Inovio’s tactic is to immunize with only the genetic code for a virus’s proteinaceous parts. This opens up flu vaccination to the 10%-15% of Americans considered immune-compromised who cannot tolerate a live replicating virus vaccine. DNA-based vaccines, Kim explains, “uses the body’s own machinery to generate [the] vaccine.” It also eliminates the chance introduction of hard-to-detect “impurities,” notably preservatives and adjuvants that underlie public vaccination fears. Moreover, because of the way DNA-based vaccines generate immune response in the T-cell realm, they can be used to treat as well as prevent disease.

After a decade of efforts, Inovio now has eight vaccines in clinical trials. Five of the products are still in phase I trials. The other three, all therapeutic vaccines, entered phase II testing in the first quarter of 2011. If successful, they could hit the market as early as 2016, says Kim. Among them is a flagship product the company calls VGX-3100 for treating people already infected with HPV, the cause of 99% of all cervical cancers. Inovio’s hepatitis C remedy is being tested in conjunction with standard drug therapy. Treatment vaccines are a wholly untapped market outside of Dendreon’s Provenge for treating prostate cancer, Kim notes.

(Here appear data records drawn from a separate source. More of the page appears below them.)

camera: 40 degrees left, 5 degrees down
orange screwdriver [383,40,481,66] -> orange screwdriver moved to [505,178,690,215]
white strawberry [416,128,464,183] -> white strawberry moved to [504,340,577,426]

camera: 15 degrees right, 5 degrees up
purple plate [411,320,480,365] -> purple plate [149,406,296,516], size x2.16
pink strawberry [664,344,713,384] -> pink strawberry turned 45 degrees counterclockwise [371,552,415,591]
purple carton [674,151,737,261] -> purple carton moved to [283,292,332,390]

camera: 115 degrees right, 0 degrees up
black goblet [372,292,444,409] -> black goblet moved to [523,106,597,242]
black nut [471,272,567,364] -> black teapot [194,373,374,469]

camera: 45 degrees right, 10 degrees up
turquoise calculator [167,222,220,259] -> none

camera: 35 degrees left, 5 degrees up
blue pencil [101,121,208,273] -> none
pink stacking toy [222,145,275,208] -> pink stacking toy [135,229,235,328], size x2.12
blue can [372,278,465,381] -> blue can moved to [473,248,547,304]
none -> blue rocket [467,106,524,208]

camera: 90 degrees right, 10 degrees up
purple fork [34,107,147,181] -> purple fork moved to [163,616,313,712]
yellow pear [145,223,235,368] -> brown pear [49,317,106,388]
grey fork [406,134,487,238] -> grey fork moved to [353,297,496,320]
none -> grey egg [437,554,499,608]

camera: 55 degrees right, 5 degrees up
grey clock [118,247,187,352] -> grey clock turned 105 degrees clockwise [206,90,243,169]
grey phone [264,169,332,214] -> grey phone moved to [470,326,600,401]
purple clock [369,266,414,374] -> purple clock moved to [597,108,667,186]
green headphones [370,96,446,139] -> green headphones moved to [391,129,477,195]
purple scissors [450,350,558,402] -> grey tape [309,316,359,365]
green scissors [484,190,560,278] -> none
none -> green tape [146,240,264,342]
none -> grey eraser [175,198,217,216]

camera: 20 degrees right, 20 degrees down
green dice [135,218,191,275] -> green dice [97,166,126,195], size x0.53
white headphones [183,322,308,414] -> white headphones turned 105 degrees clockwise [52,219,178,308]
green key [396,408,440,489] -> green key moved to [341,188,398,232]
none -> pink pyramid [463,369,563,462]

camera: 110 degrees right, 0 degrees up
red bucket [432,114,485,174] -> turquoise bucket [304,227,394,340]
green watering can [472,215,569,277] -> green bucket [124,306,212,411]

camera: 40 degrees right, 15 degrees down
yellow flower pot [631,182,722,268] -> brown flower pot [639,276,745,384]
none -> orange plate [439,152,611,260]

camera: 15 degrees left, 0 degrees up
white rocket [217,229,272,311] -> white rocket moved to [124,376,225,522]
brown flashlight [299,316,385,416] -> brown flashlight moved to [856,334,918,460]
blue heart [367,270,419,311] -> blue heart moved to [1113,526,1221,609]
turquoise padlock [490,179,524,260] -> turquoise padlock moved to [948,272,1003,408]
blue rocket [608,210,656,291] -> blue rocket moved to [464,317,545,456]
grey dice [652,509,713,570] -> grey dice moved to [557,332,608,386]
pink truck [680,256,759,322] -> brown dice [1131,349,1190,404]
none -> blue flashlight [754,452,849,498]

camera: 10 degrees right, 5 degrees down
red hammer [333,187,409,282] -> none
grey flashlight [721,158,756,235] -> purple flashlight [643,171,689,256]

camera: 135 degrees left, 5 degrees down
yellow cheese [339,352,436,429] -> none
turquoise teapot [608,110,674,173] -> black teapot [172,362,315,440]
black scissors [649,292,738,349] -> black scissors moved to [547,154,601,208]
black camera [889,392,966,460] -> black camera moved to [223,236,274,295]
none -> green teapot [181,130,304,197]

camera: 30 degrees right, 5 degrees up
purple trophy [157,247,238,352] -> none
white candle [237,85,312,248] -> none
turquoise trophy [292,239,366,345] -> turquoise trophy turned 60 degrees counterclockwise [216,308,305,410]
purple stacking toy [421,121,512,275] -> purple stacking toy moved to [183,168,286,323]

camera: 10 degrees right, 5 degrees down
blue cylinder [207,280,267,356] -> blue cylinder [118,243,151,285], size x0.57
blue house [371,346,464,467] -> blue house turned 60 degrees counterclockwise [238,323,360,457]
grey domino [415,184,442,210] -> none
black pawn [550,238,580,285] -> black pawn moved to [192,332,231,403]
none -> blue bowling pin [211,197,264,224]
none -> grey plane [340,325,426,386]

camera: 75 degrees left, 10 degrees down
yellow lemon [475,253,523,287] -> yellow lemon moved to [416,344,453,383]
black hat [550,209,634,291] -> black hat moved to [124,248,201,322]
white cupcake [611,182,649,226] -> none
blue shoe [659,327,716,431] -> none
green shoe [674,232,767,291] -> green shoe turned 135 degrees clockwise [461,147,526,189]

The only other company with advanced clinical stage projects of this sort is publicly traded Vical, with 30 completed clinical trials. Among those currently underway is a cancer immunotherapy trial for metastatic melanoma—the only phase III vaccine study utilizing DNA technology.

But, to date, Inovio has “come closest” to overcoming the major challenges of the DNA platform, says Plotkin. These include inducing antibodies as well as cellular immunity, achieving responses with reasonable amounts of DNA (preferably without a boost from another vaccine platform), demonstrating clinical efficacy, and delivering the DNA in a well tolerated way.

Worldwide, thousands of patients have been safely vaccinated with experimental DNA-based vaccines, says Kim. Thus far, there have been no safety signals. Adverse events have been limited primarily to minor redness and swelling at the injection site. But, like all novel approaches, DNA vaccines require a more cautious approach to regulatory and informed consent processes.

Inovio has been separately working toward a vaccine for malaria, the biggest of the parasitic diseases, thanks to a two-year-old partnership with the Bill & Melinda Gates Foundation’s Malaria Vaccine Initiative. Human testing could begin in another 12 to 18 months, says Kim.